= About this task =
Return the full set of entries exactly. Omit none.

====================

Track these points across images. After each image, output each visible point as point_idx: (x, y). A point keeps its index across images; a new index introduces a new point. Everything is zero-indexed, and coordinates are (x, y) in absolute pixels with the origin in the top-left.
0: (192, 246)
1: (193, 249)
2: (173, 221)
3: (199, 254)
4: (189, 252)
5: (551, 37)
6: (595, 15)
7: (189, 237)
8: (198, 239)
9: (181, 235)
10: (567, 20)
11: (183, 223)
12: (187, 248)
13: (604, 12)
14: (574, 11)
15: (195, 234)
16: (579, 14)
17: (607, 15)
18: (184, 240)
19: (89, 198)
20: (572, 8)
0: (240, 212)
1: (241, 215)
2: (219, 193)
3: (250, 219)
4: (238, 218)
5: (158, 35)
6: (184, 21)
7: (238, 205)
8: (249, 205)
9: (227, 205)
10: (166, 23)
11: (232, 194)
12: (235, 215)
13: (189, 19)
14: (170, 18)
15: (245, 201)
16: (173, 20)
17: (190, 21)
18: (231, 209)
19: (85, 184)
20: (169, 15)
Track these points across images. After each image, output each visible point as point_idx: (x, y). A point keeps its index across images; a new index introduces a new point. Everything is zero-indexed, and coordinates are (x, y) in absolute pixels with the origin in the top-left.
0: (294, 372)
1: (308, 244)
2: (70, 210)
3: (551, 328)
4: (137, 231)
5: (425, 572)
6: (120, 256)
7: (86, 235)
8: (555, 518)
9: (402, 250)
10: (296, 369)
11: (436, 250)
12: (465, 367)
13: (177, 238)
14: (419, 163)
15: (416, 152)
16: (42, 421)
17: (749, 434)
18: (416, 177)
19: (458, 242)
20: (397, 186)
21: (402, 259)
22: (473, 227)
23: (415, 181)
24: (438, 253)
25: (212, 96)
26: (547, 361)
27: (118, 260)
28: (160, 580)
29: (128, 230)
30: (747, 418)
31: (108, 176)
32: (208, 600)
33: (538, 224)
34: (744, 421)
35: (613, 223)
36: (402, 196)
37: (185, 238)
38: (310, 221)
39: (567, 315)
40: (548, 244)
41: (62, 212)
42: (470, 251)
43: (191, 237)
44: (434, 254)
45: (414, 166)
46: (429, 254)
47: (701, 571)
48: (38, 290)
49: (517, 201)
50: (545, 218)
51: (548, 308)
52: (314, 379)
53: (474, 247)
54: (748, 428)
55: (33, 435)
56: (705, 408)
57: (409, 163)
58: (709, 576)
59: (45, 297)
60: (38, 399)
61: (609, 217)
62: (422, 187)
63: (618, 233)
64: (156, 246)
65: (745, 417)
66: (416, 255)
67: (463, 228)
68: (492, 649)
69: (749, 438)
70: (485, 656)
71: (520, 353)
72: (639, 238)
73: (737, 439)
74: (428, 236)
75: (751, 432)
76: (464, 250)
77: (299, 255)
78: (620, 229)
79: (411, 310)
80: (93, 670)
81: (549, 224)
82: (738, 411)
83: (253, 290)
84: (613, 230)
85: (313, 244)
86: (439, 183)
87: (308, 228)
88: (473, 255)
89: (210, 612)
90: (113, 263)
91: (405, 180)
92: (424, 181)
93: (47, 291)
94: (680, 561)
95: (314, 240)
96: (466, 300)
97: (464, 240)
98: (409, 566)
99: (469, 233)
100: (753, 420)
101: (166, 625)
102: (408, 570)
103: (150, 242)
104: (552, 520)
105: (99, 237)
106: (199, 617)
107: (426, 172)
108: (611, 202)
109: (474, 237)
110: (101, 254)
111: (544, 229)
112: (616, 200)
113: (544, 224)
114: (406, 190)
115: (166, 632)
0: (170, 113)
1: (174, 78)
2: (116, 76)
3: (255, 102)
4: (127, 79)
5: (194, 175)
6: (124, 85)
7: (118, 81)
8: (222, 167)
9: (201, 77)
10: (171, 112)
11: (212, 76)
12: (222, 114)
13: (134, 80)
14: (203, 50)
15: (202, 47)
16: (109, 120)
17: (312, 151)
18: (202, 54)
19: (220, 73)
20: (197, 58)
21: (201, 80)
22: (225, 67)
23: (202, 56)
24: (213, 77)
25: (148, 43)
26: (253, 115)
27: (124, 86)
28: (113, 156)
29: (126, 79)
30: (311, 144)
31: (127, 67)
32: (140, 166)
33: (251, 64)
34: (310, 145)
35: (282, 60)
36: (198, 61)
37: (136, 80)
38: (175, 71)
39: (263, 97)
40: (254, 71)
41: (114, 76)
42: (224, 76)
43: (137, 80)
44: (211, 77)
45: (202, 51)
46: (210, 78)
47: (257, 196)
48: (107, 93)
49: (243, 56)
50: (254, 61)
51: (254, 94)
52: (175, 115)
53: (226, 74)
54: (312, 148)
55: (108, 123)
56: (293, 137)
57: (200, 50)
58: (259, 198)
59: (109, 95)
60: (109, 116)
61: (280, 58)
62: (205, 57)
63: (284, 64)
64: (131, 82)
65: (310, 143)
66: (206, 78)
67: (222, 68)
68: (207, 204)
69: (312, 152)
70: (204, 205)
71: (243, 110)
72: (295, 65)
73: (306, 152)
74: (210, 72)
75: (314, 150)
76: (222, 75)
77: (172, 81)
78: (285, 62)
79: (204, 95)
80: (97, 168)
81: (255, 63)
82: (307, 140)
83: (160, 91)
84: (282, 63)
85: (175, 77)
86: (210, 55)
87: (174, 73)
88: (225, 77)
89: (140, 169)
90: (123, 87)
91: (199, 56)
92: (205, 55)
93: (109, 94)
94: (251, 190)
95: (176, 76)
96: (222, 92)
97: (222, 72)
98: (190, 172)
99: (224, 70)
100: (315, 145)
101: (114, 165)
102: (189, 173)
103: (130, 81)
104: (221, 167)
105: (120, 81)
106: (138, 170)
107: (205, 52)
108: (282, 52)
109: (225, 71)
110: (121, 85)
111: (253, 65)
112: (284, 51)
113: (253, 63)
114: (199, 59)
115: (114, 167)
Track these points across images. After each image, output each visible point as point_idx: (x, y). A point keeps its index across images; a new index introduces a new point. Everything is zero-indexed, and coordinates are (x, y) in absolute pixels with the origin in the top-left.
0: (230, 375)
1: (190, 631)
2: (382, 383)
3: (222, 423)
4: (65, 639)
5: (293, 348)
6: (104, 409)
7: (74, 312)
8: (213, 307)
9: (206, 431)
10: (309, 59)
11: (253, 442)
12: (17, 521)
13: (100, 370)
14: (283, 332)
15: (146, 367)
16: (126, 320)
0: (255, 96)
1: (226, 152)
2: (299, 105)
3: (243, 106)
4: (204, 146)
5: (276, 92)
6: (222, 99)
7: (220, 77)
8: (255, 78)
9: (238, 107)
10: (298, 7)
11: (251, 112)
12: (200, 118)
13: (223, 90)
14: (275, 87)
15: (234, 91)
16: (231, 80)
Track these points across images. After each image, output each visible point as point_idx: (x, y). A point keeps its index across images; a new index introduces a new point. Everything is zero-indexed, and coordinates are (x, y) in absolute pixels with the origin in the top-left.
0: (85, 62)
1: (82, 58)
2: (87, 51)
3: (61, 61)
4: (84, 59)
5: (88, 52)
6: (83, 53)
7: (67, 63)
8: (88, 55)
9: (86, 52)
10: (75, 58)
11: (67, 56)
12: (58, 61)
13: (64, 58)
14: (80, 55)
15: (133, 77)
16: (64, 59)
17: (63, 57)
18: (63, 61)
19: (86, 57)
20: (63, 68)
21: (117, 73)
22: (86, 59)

====================

= Reply =
Track these points across images. After each image, output each visible point as point_idx: (x, y). A point keeps its index across images; a new index introduces a new point. Everything is zero-indexed, and coordinates are (x, y) in absolute pixels with the origin in the top-left.
0: (192, 246)
1: (193, 249)
2: (173, 221)
3: (199, 254)
4: (189, 252)
5: (551, 37)
6: (595, 15)
7: (189, 237)
8: (198, 239)
9: (181, 235)
10: (567, 20)
11: (183, 223)
12: (187, 248)
13: (604, 12)
14: (574, 11)
15: (195, 234)
16: (579, 14)
17: (607, 15)
18: (184, 240)
19: (89, 198)
20: (572, 8)
0: (240, 212)
1: (241, 215)
2: (219, 193)
3: (250, 219)
4: (238, 218)
5: (158, 35)
6: (184, 21)
7: (238, 205)
8: (249, 205)
9: (227, 205)
10: (166, 23)
11: (232, 194)
12: (235, 215)
13: (189, 19)
14: (170, 18)
15: (245, 201)
16: (173, 20)
17: (190, 21)
18: (231, 209)
19: (85, 184)
20: (169, 15)
Track these points across images. After each image, output each visible point as point_idx: (x, y). A point keeps its index across images; a new index introduces a new point. Everything is zero-indexed, and coordinates are (x, y) in absolute pixels with the origin in the top-left.
0: (294, 372)
1: (308, 244)
2: (70, 210)
3: (551, 328)
4: (137, 231)
5: (425, 572)
6: (120, 256)
7: (86, 235)
8: (555, 518)
9: (402, 250)
10: (296, 369)
11: (436, 250)
12: (465, 367)
13: (177, 238)
14: (419, 163)
15: (416, 152)
16: (42, 421)
17: (749, 434)
18: (416, 177)
19: (458, 242)
20: (397, 186)
21: (402, 259)
22: (473, 227)
23: (415, 181)
24: (438, 253)
25: (212, 96)
26: (547, 361)
27: (118, 260)
28: (160, 580)
29: (128, 230)
30: (747, 418)
31: (108, 176)
32: (208, 600)
33: (538, 224)
34: (744, 421)
35: (613, 223)
36: (402, 196)
37: (185, 238)
38: (310, 221)
39: (567, 315)
40: (548, 244)
41: (62, 212)
42: (470, 251)
43: (191, 237)
44: (434, 254)
45: (414, 166)
46: (429, 254)
47: (701, 571)
48: (38, 290)
49: (517, 201)
50: (545, 218)
51: (548, 308)
52: (314, 379)
53: (474, 247)
54: (748, 428)
55: (33, 435)
56: (705, 408)
57: (409, 163)
58: (709, 576)
59: (45, 297)
60: (38, 399)
61: (609, 217)
62: (422, 187)
63: (618, 233)
64: (156, 246)
65: (745, 417)
66: (416, 255)
67: (463, 228)
68: (492, 649)
69: (749, 438)
70: (485, 656)
71: (520, 353)
72: (639, 238)
73: (737, 439)
74: (428, 236)
75: (751, 432)
76: (464, 250)
77: (299, 255)
78: (620, 229)
79: (411, 310)
80: (93, 670)
81: (549, 224)
82: (738, 411)
83: (253, 290)
84: (613, 230)
85: (313, 244)
86: (439, 183)
87: (308, 228)
88: (473, 255)
89: (210, 612)
90: (113, 263)
91: (405, 180)
92: (424, 181)
93: (47, 291)
94: (680, 561)
95: (314, 240)
96: (466, 300)
97: (464, 240)
98: (409, 566)
99: (469, 233)
100: (753, 420)
101: (166, 625)
102: (408, 570)
103: (150, 242)
104: (552, 520)
105: (99, 237)
106: (199, 617)
107: (426, 172)
108: (611, 202)
109: (474, 237)
110: (101, 254)
111: (544, 229)
112: (616, 200)
113: (544, 224)
114: (406, 190)
115: (166, 632)
0: (170, 113)
1: (174, 78)
2: (116, 76)
3: (255, 102)
4: (127, 79)
5: (194, 175)
6: (124, 85)
7: (118, 81)
8: (222, 167)
9: (201, 77)
10: (171, 112)
11: (212, 76)
12: (222, 114)
13: (134, 80)
14: (203, 50)
15: (202, 47)
16: (109, 120)
17: (312, 151)
18: (202, 54)
19: (220, 73)
20: (197, 58)
21: (201, 80)
22: (225, 67)
23: (202, 56)
24: (213, 77)
25: (148, 43)
26: (253, 115)
27: (124, 86)
28: (113, 156)
29: (126, 79)
30: (311, 144)
31: (127, 67)
32: (140, 166)
33: (251, 64)
34: (310, 145)
35: (282, 60)
36: (198, 61)
37: (136, 80)
38: (175, 71)
39: (263, 97)
40: (254, 71)
41: (114, 76)
42: (224, 76)
43: (137, 80)
44: (211, 77)
45: (202, 51)
46: (210, 78)
47: (257, 196)
48: (107, 93)
49: (243, 56)
50: (254, 61)
51: (254, 94)
52: (175, 115)
53: (226, 74)
54: (312, 148)
55: (108, 123)
56: (293, 137)
57: (200, 50)
58: (259, 198)
59: (109, 95)
60: (109, 116)
61: (280, 58)
62: (205, 57)
63: (284, 64)
64: (131, 82)
65: (310, 143)
66: (206, 78)
67: (222, 68)
68: (207, 204)
69: (312, 152)
70: (204, 205)
71: (243, 110)
72: (295, 65)
73: (306, 152)
74: (210, 72)
75: (314, 150)
76: (222, 75)
77: (172, 81)
78: (285, 62)
79: (204, 95)
80: (97, 168)
81: (255, 63)
82: (307, 140)
83: (160, 91)
84: (282, 63)
85: (175, 77)
86: (210, 55)
87: (174, 73)
88: (225, 77)
89: (140, 169)
90: (123, 87)
91: (199, 56)
92: (205, 55)
93: (109, 94)
94: (251, 190)
95: (176, 76)
96: (222, 92)
97: (222, 72)
98: (190, 172)
99: (224, 70)
100: (315, 145)
101: (114, 165)
102: (189, 173)
103: (130, 81)
104: (221, 167)
105: (120, 81)
106: (138, 170)
107: (205, 52)
108: (282, 52)
109: (225, 71)
110: (121, 85)
111: (253, 65)
112: (284, 51)
113: (253, 63)
114: (199, 59)
115: (114, 167)
Track these points across images. After each image, output each visible point as point_idx: (x, y). A point keeps its index across images; a new index introduces a new point. Everything is zero-indexed, and coordinates are (x, y) in absolute pixels with the origin in the top-left.
0: (230, 375)
1: (190, 631)
2: (382, 383)
3: (222, 423)
4: (65, 639)
5: (293, 348)
6: (104, 409)
7: (74, 312)
8: (213, 307)
9: (206, 431)
10: (309, 59)
11: (253, 442)
12: (17, 521)
13: (100, 370)
14: (283, 332)
15: (146, 367)
16: (126, 320)
0: (255, 96)
1: (226, 152)
2: (299, 105)
3: (243, 106)
4: (204, 146)
5: (276, 92)
6: (222, 99)
7: (220, 77)
8: (255, 78)
9: (238, 107)
10: (298, 7)
11: (251, 112)
12: (200, 118)
13: (223, 90)
14: (275, 87)
15: (234, 91)
16: (231, 80)
Track these points across images. After each image, output each visible point as point_idx: (x, y). A point keeps its index across images; a new index introduces a new point. Everything is zero-indexed, and coordinates are (x, y) in absolute pixels with the origin in the top-left.
0: (85, 62)
1: (82, 58)
2: (87, 51)
3: (61, 61)
4: (84, 59)
5: (88, 52)
6: (83, 53)
7: (67, 63)
8: (88, 55)
9: (86, 52)
10: (75, 58)
11: (67, 56)
12: (58, 61)
13: (64, 58)
14: (80, 55)
15: (133, 77)
16: (64, 59)
17: (63, 57)
18: (63, 61)
19: (86, 57)
20: (63, 68)
21: (117, 73)
22: (86, 59)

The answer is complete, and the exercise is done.